Gram-negative rods and coccobacilli underlie much of the burden of urinary-tract, intra-abdominal, bloodstream, ventilator-associated, and other healthcare-associated infection, and several are flagged as priority drug-resistant pathogens. This entry describes the biology and classification that make the group clinically coherent as reference material; it is not a basis for diagnosis or for selecting therapy.

Epidemiology

Escherichia coli and Klebsiella pneumoniae are among the leading causes of bacterial infection and of resistance-associated death globally, and the non-fermenting opportunists Pseudomonas aeruginosa and Acinetobacter baumannii are central to the drug-resistant ESKAPE group that drives healthcare-associated infection (De Oliveira et al., 2020). Salmonella and other enteric organisms remain major causes of diarrhoeal and systemic disease worldwide (Haraga et al., 2008).

Evidence & guidelines

The ESKAPE resistance review (De Oliveira et al., 2020) and mechanistic reviews of secretion systems and resistance (Deng et al., 2017; Blair et al., 2015) frame the group's clinical and molecular biology, alongside standard medical-microbiology texts. The World Health Organization's priority-pathogen lists highlight several Gram-negative organisms; specific clinical management is covered in dedicated guidelines referenced elsewhere.

History

The Gram stain (1884) first split bacteria into Gram-positive and Gram-negative classes, and the enteric Gram-negative rods became central to early bacteriology through the study of typhoid, dysentery, and coliform organisms.
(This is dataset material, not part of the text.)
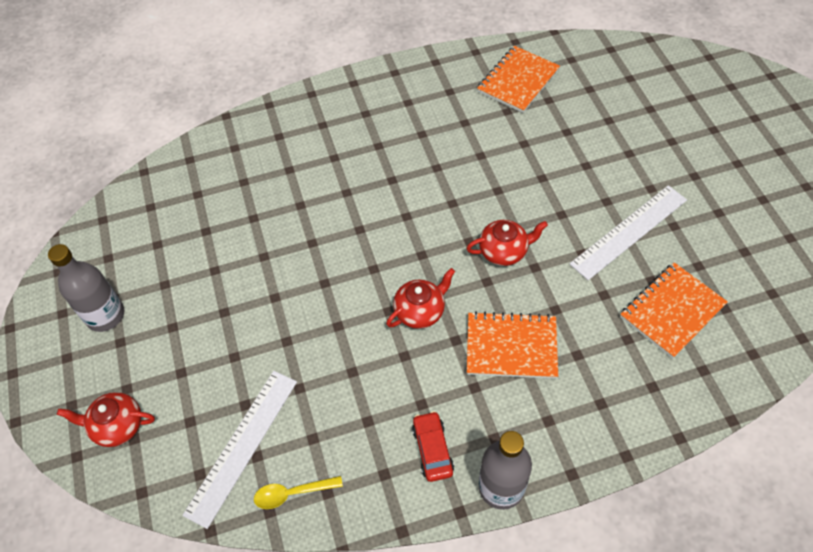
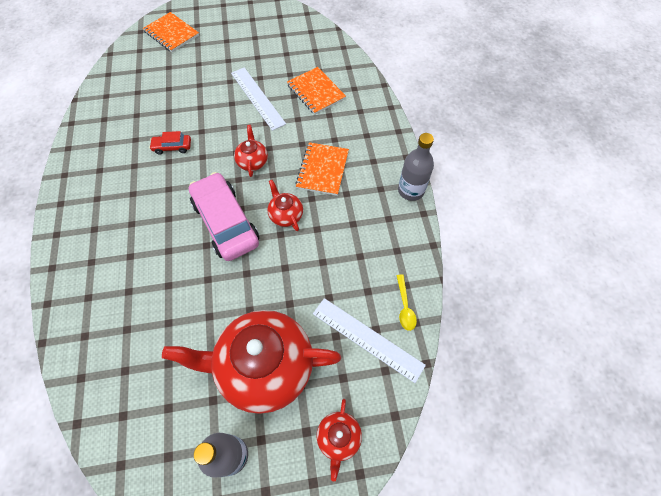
camera: 85 degrees left, 5 degrees up
red car [412,411,454,482] -> red car moved to [149,131,191,155]
orange notebook [477,46,560,113] -> orange notebook moved to [143,12,199,52]
none -> red teapot [162,310,341,414]
none -> pink car [189,172,259,261]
The later recognition of endotoxin, of secretion systems, and of transferable resistance enzymes reframed the group around its outer membrane and its capacity to acquire multidrug resistance.

Key figures

  • Samantha J. Pitt
  • Wanyin Deng
  • Samuel I. Miller
  • Laura J. V. Piddock

Related topics

Seminal works

  • deoliveira-2020
  • haraga-2008

Frequently asked questions

Why are Gram-negative bacteria often harder to treat than Gram-positive ones?
Their outer membrane is a permeability barrier that, together with efflux pumps and beta-lactamase enzymes, limits how many antibiotics can reach and act on the cell, giving the group substantial intrinsic and easily acquired resistance.
What separates enteric Gram-negative rods from non-fermenters in the laboratory?
Enteric Enterobacterales typically ferment glucose (and many ferment lactose) and are oxidase-negative, whereas non-fermenting opportunists such as Pseudomonas do not ferment sugars and are often oxidase-positive; these reactions are early steps in identification.